GNN-LLM Hybrids for Node Classification
A Comparative Study of GNN, LLM-based, and Hybrid Models
Y. LI (TU Delft - Electrical Engineering, Mathematics and Computer Science)
E. Isufi – Mentor (TU Delft - Multimedia Computing)
M. Khosla – Mentor (TU Delft - Multimedia Computing)
T. Zhao – Mentor (TU Delft - Multimedia Computing)
R. Hai – Mentor (TU Delft - Web Information Systems)
More Info
expand_more
Other than for strictly personal use, it is not permitted to download, forward or distribute the text or part of it, without the consent of the author(s) and/or copyright holder(s), unless the work is under an open content license such as Creative Commons.
Abstract
Node classification on text-attributed graphs requires both structural reasoning and rich semantic understanding.

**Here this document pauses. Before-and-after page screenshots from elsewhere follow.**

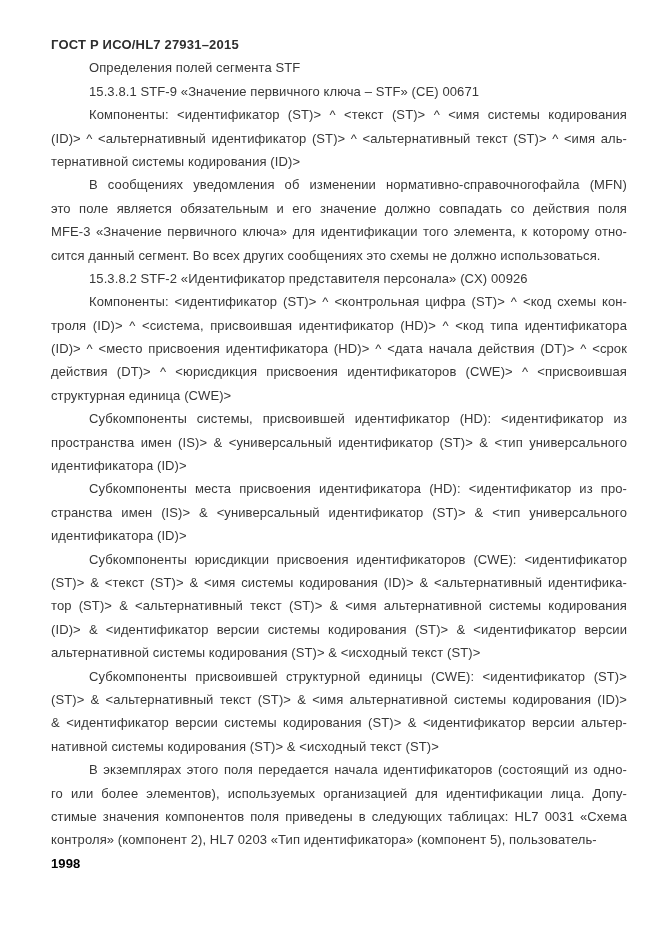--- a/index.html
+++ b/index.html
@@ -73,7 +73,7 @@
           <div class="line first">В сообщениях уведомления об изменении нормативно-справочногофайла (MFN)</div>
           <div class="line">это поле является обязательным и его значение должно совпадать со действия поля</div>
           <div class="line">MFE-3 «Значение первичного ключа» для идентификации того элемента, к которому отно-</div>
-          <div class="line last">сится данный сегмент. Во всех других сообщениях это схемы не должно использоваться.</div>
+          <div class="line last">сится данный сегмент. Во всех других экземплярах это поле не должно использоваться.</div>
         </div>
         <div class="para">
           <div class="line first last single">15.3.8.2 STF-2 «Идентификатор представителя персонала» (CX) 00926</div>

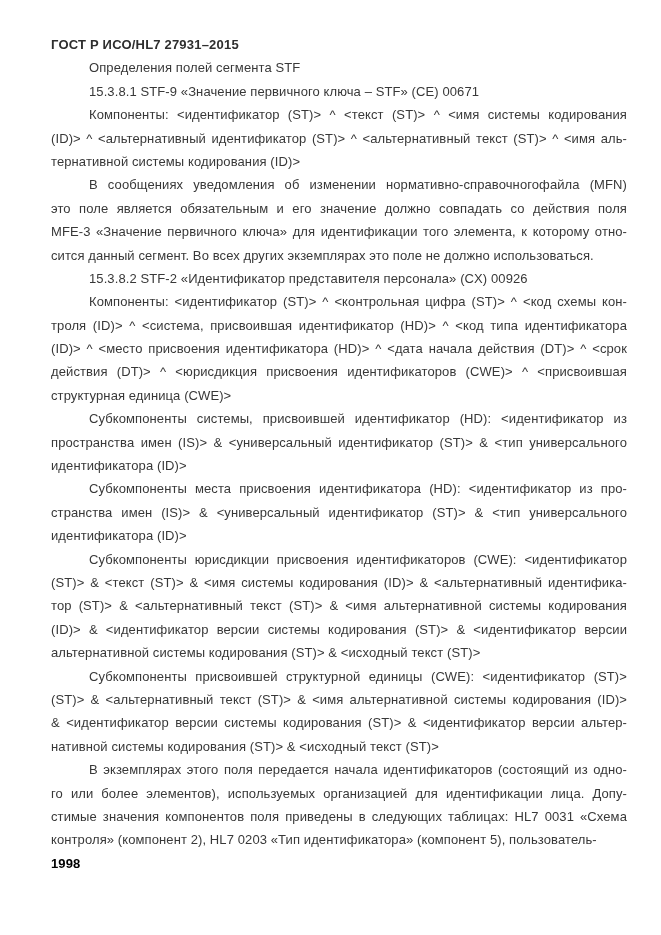--- a/index.html
+++ b/index.html
@@ -82,7 +82,6 @@
           <div class="line first">Компоненты: &lt;идентификатор (ST)&gt; ^ &lt;контрольная цифра (ST)&gt; ^ &lt;код схемы кон-</div>
           <div class="line">троля (ID)&gt; ^ &lt;система, присвоившая идентификатор (HD)&gt; ^ &lt;код типа идентификатора</div>
           <div class="line">(ID)&gt; ^ &lt;место присвоения идентификатора (HD)&gt; ^ &lt;дата начала действия (DT)&gt; ^ &lt;срок</div>
-          <div class="line">действия (DT)&gt; ^ &lt;юрисдикция присвоения идентификаторов (CWE)&gt; ^ &lt;присвоившая</div>
           <div class="line last">структурная единица (CWE)&gt;</div>
         </div>
         <div class="para">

While Graph Neural Networks (GNNs) have become the dominant solution by leveraging graph topology, they often rely on limited textual representations.
Recent advances, therefore, explore integrating large language models (LLMs) to provide stronger semantic encoding for graph learning. However, existing work often evaluates different LLM integration paradigms under individually designed experimental settings, making it difficult to assess their relative strengths for node classification tasks. In this work, we present a controlled empirical comparison between classical message-passing graph neural networks, parameter-efficient LLM-GNN integration (ENGINE), prompt-based generative reasoning (LLaGA), and a lightweight hybrid model that combines structural message passing with label-aware semantic alignment. We evaluate all models on two widely used textual graph benchmarks, \textsc{Cora} and \textsc{WikiCS}, under a unified transductive evaluation protocol and varying levels of training supervision. Our results show that the performance of ENGINE consistently outperforms strong GNN baselines, whereas LLaGA is more sensitive to inference constraints and evaluation protocols. The additional hybrid model we propose in this thesis further demonstrates complementary benefits, particularly in low-supervision regimes. These findings clarify practical trade-offs between discriminative and generative LLM-based graph models and highlight hybrid designs as a promising direction for efficient and robust node classification on textual graphs.